Sunday, April 21, 2013

How to blow up a town and get away with it in the most dangerous state to work in


The fertilizer plant that exploded on Wednesday, obliterating part of a small Texas town and killing at least 14 people, had last year been storing 1,350 times the amount of ammonium nitrate that would normally trigger safety oversight by the U.S. Department of Homeland Security.

Fertilizer plants and depots must report to the DHS when they hold 400 lb (180 kg) or more of the substance. Filings this year with the Texas Department of State Health Services, which weren't shared with DHS, show the plant had 270 tons of it on hand last year.

Failure to report significant volumes of hazardous chemicals at a site can lead the DHS to fine or shut down fertilizer operations, a person familiar with the agency's monitoring regime said.
I do believe "fertilizer operations" have been effectively self "shut down".

"That's just a god awful amount of ammonium nitrate," said Bryan Haywood, the owner of a hazardous chemical consulting firm in Milford, Ohio.

Under the heading of grim irony, Governor Goodhair (R-TX) had not long ago returned from visits to other states to steal businesses from them, promising lower taxes and less regulation.


In a press conference today about his trip to lure California businesses to Texas, Gov. Rick Perry boasted of statistics demonstrating Texas’ superior job climate, but bristled when a California reporter brought up a less flattering ranking: Texas’ top position among all states for worker deaths and injuries.

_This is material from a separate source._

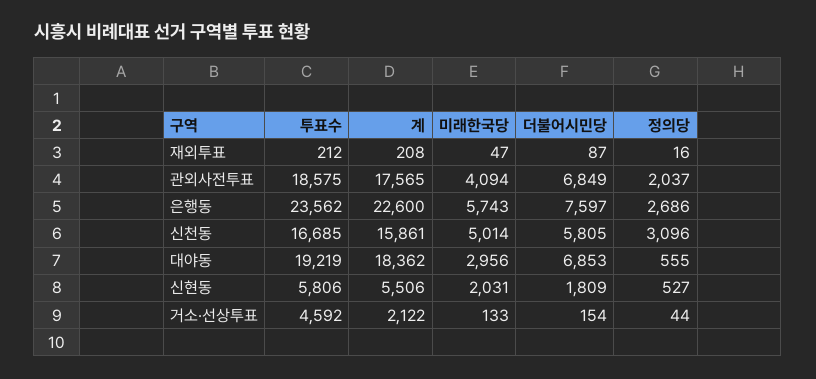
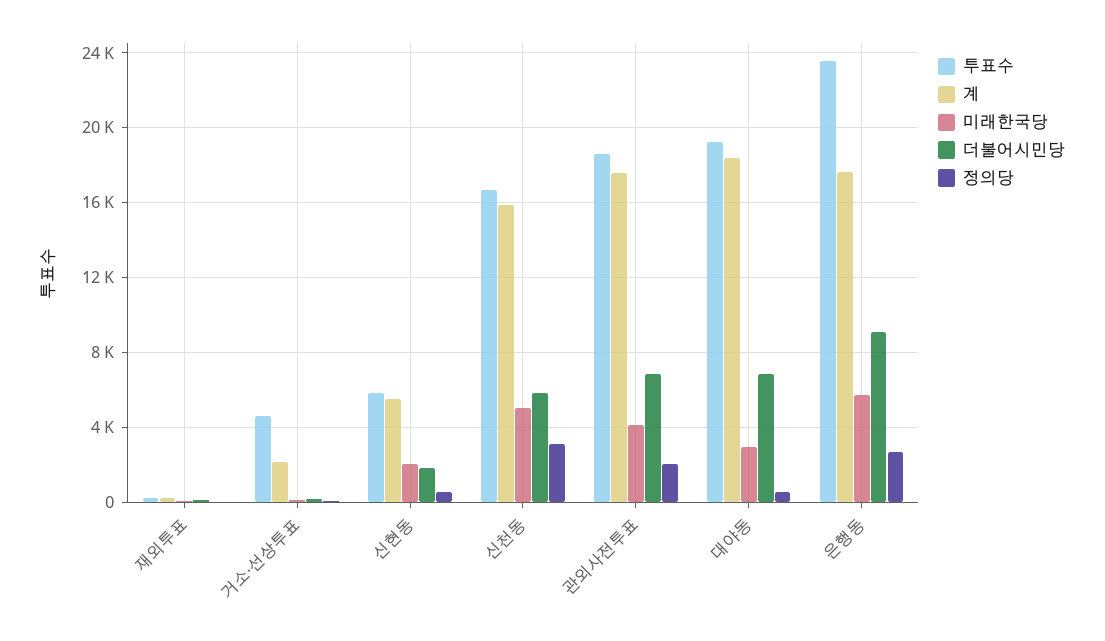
계, 은행동: 22600 -> 17500
더불어시민당, 은행동: 7597 -> 9000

After Perry touted Texas’ low tax and low regulatory burden on businesses, an Orange County Register reporter mentioned Texas’ poor record of worker safety, asking, “Can you speak to safety in your lower-regulation state?”

“I don’t think it has anything to do with the regulation side,” Perry said. “You all in California are not very knowledgeable about the energy industry” which, he said, “is a fairly dangerous workplace’ compared to other industries. He argued that worker injuries and deaths would not be reduced by better safety regulations: “It’s not because of lack of regulations.”

Yes it is because of lack of regulations Governor!

And for Governor Perry's information California has a large and long standing oil industry.
Yes we do. I think Goodhair doesn't know jack shit about much of anything.

He is also trying to get gun manufacturers to leave Connecticut in the wake of their new firearms regulations.

He does know to ask for federal disaster assistance even though he tried to get it denied to the victims of Hurricane Sandy. A hypocritical asshole who done got karma-bit on the ass.

Note to Perry: Just secede already. Take the rest of the Confederate "takers" with you so can have an East Coast, and YOU prop 'em up. We're tired of it.


montag said...

In other countries, they would arrest the owner and then look for the crimes he committed. Here we look at the crime and say, oh the poor man, he lost everything he worked for. Plus a few workers & firemen and 40 houses and an apartment complex and a nursing home and a school. Poor man has suffered enough.

Anonymous said...

Possible Law Case with Georgetown University for Sexism and Racism Discrimination in Enrollment Process

Brief: A female advisor in the admissions department at Georgetown University has been caught openly admitting that she committed the CRIME of discrimination based on people's race and gender in the application process.

This has the potential to create a large scale lawsuit against Georgetown University, and with the momentum building at the rate it is building, seems very likely that will be the outcome.

Below are the main links to all of the information regarding this news story and case.

Gordon said...

Yes, "capitalist privilege" is the watchword. There are plenty of peasants.

Couldn't care fucking less about sexism at Georgetown.